### Written exercise
From the repeater log text below, extract everything between "Hang Time Protection (Different" and "(Assumed Stream Override)", inclusive.

### Excerpted text
(begin)
INFO - Same user switching talkgroup on repeater 312100 slot 1 during hang time: src=3121234, old_dst=3120, new_dst=9

Hang Time Protection (Different User, Same TG)

INFO - Different user joining conversation on repeater 312100 slot 1 during hang time: old_src=3121234, new_src=3125678, dst=3120

Hang Time Protection (Hijacking Blocked)

WARNING - Hang time hijacking blocked on repeater 312100 slot 1: slot reserved for TG 3120, denied src=3125678 attempting TG 9

Inbound Routing Denied

WARNING - Inbound routing denied: repeater=312100 TS1/TG9 not in allowed list {8, 3120}

RX/TX Contention (Assumed Stream Override)
(end)
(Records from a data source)
(begin)
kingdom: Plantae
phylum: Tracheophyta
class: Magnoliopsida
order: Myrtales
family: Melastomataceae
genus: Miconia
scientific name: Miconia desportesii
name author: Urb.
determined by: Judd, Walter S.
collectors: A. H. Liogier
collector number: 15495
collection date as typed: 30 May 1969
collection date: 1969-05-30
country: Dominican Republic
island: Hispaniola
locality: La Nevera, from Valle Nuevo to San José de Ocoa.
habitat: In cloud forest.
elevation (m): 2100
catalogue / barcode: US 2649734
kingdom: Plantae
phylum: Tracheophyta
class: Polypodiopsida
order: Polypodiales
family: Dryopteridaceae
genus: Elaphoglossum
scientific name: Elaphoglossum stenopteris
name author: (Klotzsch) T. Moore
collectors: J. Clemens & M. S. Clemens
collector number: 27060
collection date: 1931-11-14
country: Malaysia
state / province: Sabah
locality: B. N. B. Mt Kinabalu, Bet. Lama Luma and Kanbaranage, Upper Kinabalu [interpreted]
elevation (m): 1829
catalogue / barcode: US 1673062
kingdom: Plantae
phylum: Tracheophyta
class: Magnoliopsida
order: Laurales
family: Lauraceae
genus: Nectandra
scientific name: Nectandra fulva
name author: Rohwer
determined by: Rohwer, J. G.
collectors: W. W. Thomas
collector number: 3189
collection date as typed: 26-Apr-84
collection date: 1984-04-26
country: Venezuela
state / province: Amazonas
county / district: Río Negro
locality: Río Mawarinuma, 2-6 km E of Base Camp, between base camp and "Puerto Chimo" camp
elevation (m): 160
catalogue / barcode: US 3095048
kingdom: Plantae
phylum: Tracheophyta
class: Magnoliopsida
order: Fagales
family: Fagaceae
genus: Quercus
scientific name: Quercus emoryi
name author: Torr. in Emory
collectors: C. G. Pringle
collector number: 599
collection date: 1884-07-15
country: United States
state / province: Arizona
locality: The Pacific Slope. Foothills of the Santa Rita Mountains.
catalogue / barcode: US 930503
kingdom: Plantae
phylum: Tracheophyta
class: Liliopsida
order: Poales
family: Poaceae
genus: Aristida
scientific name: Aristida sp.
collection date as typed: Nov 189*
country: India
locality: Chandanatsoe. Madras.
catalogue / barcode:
(end)
### Task output
Hang Time Protection (Different User, Same TG)

INFO - Different user joining conversation on repeater 312100 slot 1 during hang time: old_src=3121234, new_src=3125678, dst=3120

Hang Time Protection (Hijacking Blocked)

WARNING - Hang time hijacking blocked on repeater 312100 slot 1: slot reserved for TG 3120, denied src=3125678 attempting TG 9

Inbound Routing Denied

WARNING - Inbound routing denied: repeater=312100 TS1/TG9 not in allowed list {8, 3120}

RX/TX Contention (Assumed Stream Override)